Exercise instructions:
Retype the data below without altering anything.

Input data:
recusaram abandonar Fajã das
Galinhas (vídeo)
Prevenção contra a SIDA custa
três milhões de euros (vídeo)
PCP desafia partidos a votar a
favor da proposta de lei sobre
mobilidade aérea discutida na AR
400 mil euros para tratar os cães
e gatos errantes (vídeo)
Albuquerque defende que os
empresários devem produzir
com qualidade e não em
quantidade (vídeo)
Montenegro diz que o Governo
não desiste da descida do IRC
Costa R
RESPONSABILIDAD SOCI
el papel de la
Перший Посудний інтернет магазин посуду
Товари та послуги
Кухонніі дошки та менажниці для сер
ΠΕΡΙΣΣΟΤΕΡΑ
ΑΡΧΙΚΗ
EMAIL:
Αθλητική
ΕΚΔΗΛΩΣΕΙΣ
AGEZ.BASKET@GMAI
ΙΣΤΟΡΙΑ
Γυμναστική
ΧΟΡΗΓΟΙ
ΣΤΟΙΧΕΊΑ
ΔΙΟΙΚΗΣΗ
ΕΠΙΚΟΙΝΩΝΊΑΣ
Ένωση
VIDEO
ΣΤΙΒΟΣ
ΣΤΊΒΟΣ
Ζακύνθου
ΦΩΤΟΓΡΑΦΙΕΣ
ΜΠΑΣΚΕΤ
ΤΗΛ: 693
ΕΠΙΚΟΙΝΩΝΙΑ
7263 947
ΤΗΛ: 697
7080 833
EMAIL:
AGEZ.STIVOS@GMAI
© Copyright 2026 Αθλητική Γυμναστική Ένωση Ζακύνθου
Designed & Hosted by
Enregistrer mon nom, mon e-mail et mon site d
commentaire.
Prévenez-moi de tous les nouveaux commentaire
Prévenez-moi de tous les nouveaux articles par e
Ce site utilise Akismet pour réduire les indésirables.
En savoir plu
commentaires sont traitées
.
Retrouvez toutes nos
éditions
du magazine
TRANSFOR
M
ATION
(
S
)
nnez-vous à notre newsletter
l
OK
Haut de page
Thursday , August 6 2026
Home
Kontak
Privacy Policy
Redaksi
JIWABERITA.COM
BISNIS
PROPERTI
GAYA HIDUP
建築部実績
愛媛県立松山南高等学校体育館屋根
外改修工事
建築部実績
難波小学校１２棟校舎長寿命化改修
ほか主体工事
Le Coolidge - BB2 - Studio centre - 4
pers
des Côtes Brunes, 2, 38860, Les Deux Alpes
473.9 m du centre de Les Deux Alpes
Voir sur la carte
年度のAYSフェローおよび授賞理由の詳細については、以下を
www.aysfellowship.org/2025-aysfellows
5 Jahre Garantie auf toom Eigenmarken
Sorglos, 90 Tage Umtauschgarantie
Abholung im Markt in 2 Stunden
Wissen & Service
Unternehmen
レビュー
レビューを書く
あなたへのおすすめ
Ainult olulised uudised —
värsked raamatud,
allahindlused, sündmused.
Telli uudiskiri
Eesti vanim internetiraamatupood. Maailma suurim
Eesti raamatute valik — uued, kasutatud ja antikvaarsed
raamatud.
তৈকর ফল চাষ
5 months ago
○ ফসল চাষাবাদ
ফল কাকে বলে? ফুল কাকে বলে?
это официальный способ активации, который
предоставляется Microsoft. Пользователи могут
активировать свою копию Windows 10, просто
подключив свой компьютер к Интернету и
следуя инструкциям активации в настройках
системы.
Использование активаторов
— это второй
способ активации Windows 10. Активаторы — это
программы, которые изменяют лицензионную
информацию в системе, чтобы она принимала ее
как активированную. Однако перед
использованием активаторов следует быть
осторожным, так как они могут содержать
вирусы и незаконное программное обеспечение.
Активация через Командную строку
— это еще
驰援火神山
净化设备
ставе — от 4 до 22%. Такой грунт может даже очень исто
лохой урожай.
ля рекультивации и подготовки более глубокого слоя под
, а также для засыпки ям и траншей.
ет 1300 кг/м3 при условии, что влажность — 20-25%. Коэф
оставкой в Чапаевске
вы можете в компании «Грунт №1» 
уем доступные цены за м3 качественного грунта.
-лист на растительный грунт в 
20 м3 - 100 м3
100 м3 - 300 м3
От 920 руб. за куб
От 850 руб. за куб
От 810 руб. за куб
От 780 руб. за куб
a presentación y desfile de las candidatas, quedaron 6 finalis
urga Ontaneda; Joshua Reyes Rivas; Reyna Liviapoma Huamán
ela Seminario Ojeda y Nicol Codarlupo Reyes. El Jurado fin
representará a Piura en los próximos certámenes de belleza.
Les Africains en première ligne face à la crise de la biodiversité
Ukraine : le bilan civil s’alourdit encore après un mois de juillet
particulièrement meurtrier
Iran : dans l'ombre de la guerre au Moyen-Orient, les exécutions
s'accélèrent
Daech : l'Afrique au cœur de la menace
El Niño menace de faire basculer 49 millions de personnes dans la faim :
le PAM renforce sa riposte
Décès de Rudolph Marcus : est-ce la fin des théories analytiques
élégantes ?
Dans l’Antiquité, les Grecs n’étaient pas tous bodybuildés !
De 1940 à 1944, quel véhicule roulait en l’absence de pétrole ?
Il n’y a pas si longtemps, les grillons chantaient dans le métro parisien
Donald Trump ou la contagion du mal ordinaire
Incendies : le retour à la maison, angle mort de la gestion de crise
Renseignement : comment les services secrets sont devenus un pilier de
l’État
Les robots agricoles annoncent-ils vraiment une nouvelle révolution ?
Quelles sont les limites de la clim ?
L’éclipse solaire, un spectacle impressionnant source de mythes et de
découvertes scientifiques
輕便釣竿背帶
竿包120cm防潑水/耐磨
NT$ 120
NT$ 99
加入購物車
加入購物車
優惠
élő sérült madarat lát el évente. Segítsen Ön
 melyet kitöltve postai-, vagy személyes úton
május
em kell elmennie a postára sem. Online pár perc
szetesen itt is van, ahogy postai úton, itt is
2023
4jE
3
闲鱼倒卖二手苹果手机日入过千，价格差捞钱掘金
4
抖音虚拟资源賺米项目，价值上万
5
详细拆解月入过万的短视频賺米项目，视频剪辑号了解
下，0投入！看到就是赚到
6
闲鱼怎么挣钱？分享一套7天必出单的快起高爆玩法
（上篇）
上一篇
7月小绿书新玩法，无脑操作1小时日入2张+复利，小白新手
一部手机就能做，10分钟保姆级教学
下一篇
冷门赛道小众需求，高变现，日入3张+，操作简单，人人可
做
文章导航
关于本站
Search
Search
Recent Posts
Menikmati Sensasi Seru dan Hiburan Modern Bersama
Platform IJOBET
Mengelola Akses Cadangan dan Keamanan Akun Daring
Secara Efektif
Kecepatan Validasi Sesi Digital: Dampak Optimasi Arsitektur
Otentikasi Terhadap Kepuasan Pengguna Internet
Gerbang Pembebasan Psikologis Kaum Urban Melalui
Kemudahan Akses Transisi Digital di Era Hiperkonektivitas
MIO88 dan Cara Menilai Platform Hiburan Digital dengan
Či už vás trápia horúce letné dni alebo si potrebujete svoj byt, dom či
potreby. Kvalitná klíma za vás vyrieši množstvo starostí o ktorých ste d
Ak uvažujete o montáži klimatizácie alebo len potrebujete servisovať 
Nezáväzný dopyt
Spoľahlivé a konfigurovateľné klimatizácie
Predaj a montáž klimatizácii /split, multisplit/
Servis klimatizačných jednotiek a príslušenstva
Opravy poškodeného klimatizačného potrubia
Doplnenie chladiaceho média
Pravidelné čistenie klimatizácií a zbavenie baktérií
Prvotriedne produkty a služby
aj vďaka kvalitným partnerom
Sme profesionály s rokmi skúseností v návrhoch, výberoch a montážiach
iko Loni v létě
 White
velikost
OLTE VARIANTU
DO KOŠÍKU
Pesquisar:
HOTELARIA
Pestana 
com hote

Solution to the exercise:
recusaram abandonar Fajã das
Galinhas (vídeo)
Prevenção contra a SIDA custa
três milhões de euros (vídeo)
PCP desafia partidos a votar a
favor da proposta de lei sobre
mobilidade aérea discutida na AR
400 mil euros para tratar os cães
e gatos errantes (vídeo)
Albuquerque defende que os
empresários devem produzir
com qualidade e não em
quantidade (vídeo)
Montenegro diz que o Governo
não desiste da descida do IRC
Costa R
RESPONSABILIDAD SOCI
el papel de la
Перший Посудний інтернет магазин посуду
Товари та послуги
Кухонніі дошки та менажниці для сер
ΠΕΡΙΣΣΟΤΕΡΑ
ΑΡΧΙΚΗ
EMAIL:
Αθλητική
ΕΚΔΗΛΩΣΕΙΣ
AGEZ.BASKET@GMAI
ΙΣΤΟΡΙΑ
Γυμναστική
ΧΟΡΗΓΟΙ
ΣΤΟΙΧΕΊΑ
ΔΙΟΙΚΗΣΗ
ΕΠΙΚΟΙΝΩΝΊΑΣ
Ένωση
VIDEO
ΣΤΙΒΟΣ
ΣΤΊΒΟΣ
Ζακύνθου
ΦΩΤΟΓΡΑΦΙΕΣ
ΜΠΑΣΚΕΤ
ΤΗΛ: 693
ΕΠΙΚΟΙΝΩΝΙΑ
7263 947
ΤΗΛ: 697
7080 833
EMAIL:
AGEZ.STIVOS@GMAI
© Copyright 2026 Αθλητική Γυμναστική Ένωση Ζακύνθου
Designed & Hosted by
Enregistrer mon nom, mon e-mail et mon site d
commentaire.
Prévenez-moi de tous les nouveaux commentaire
Prévenez-moi de tous les nouveaux articles par e
Ce site utilise Akismet pour réduire les indésirables.
En savoir plu
commentaires sont traitées
.
Retrouvez toutes nos
éditions
du magazine
TRANSFOR
M
ATION
(
S
)
nnez-vous à notre newsletter
l
OK
Haut de page
Thursday , August 6 2026
Home
Kontak
Privacy Policy
Redaksi
JIWABERITA.COM
BISNIS
PROPERTI
GAYA HIDUP
建築部実績
愛媛県立松山南高等学校体育館屋根
外改修工事
建築部実績
難波小学校１２棟校舎長寿命化改修
ほか主体工事
Le Coolidge - BB2 - Studio centre - 4
pers
des Côtes Brunes, 2, 38860, Les Deux Alpes
473.9 m du centre de Les Deux Alpes
Voir sur la carte
年度のAYSフェローおよび授賞理由の詳細については、以下を
www.aysfellowship.org/2025-aysfellows
5 Jahre Garantie auf toom Eigenmarken
Sorglos, 90 Tage Umtauschgarantie
Abholung im Markt in 2 Stunden
Wissen & Service
Unternehmen
レビュー
レビューを書く
あなたへのおすすめ
Ainult olulised uudised —
värsked raamatud,
allahindlused, sündmused.
Telli uudiskiri
Eesti vanim internetiraamatupood. Maailma suurim
Eesti raamatute valik — uued, kasutatud ja antikvaarsed
raamatud.
তৈকর ফল চাষ
5 months ago
○ ফসল চাষাবাদ
ফল কাকে বলে? ফুল কাকে বলে?
это официальный способ активации, который
предоставляется Microsoft. Пользователи могут
активировать свою копию Windows 10, просто
подключив свой компьютер к Интернету и
следуя инструкциям активации в настройках
системы.
Использование активаторов
— это второй
способ активации Windows 10. Активаторы — это
программы, которые изменяют лицензионную
информацию в системе, чтобы она принимала ее
как активированную. Однако перед
использованием активаторов следует быть
осторожным, так как они могут содержать
вирусы и незаконное программное обеспечение.
Активация через Командную строку
— это еще
驰援火神山
净化设备
ставе — от 4 до 22%. Такой грунт может даже очень исто
лохой урожай.
ля рекультивации и подготовки более глубокого слоя под
, а также для засыпки ям и траншей.
ет 1300 кг/м3 при условии, что влажность — 20-25%. Коэф
оставкой в Чапаевске
вы можете в компании «Грунт №1» 
уем доступные цены за м3 качественного грунта.
-лист на растительный грунт в 
20 м3 - 100 м3
100 м3 - 300 м3
От 920 руб. за куб
От 850 руб. за куб
От 810 руб. за куб
От 780 руб. за куб
a presentación y desfile de las candidatas, quedaron 6 finalis
urga Ontaneda; Joshua Reyes Rivas; Reyna Liviapoma Huamán
ela Seminario Ojeda y Nicol Codarlupo Reyes. El Jurado fin
representará a Piura en los próximos certámenes de belleza.
Les Africains en première ligne face à la crise de la biodiversité
Ukraine : le bilan civil s’alourdit encore après un mois de juillet
particulièrement meurtrier
Iran : dans l'ombre de la guerre au Moyen-Orient, les exécutions
s'accélèrent
Daech : l'Afrique au cœur de la menace
El Niño menace de faire basculer 49 millions de personnes dans la faim :
le PAM renforce sa riposte
Décès de Rudolph Marcus : est-ce la fin des théories analytiques
élégantes ?
Dans l’Antiquité, les Grecs n’étaient pas tous bodybuildés !
De 1940 à 1944, quel véhicule roulait en l’absence de pétrole ?
Il n’y a pas si longtemps, les grillons chantaient dans le métro parisien
Donald Trump ou la contagion du mal ordinaire
Incendies : le retour à la maison, angle mort de la gestion de crise
Renseignement : comment les services secrets sont devenus un pilier de
l’État
Les robots agricoles annoncent-ils vraiment une nouvelle révolution ?
Quelles sont les limites de la clim ?
L’éclipse solaire, un spectacle impressionnant source de mythes et de
découvertes scientifiques
輕便釣竿背帶
竿包120cm防潑水/耐磨
NT$ 120
NT$ 99
加入購物車
加入購物車
優惠
élő sérült madarat lát el évente. Segítsen Ön
 melyet kitöltve postai-, vagy személyes úton
május
em kell elmennie a postára sem. Online pár perc
szetesen itt is van, ahogy postai úton, itt is
2023
4jE
3
闲鱼倒卖二手苹果手机日入过千，价格差捞钱掘金
4
抖音虚拟资源賺米项目，价值上万
5
详细拆解月入过万的短视频賺米项目，视频剪辑号了解
下，0投入！看到就是赚到
6
闲鱼怎么挣钱？分享一套7天必出单的快起高爆玩法
（上篇）
上一篇
7月小绿书新玩法，无脑操作1小时日入2张+复利，小白新手
一部手机就能做，10分钟保姆级教学
下一篇
冷门赛道小众需求，高变现，日入3张+，操作简单，人人可
做
文章导航
关于本站
Search
Search
Recent Posts
Menikmati Sensasi Seru dan Hiburan Modern Bersama
Platform IJOBET
Mengelola Akses Cadangan dan Keamanan Akun Daring
Secara Efektif
Kecepatan Validasi Sesi Digital: Dampak Optimasi Arsitektur
Otentikasi Terhadap Kepuasan Pengguna Internet
Gerbang Pembebasan Psikologis Kaum Urban Melalui
Kemudahan Akses Transisi Digital di Era Hiperkonektivitas
MIO88 dan Cara Menilai Platform Hiburan Digital dengan
Či už vás trápia horúce letné dni alebo si potrebujete svoj byt, dom či
potreby. Kvalitná klíma za vás vyrieši množstvo starostí o ktorých ste d
Ak uvažujete o montáži klimatizácie alebo len potrebujete servisovať 
Nezáväzný dopyt
Spoľahlivé a konfigurovateľné klimatizácie
Predaj a montáž klimatizácii /split, multisplit/
Servis klimatizačných jednotiek a príslušenstva
Opravy poškodeného klimatizačného potrubia
Doplnenie chladiaceho média
Pravidelné čistenie klimatizácií a zbavenie baktérií
Prvotriedne produkty a služby
aj vďaka kvalitným partnerom
Sme profesionály s rokmi skúseností v návrhoch, výberoch a montážiach
iko Loni v létě
 White
velikost
OLTE VARIANTU
DO KOŠÍKU
Pesquisar:
HOTELARIA
Pestana 
com hote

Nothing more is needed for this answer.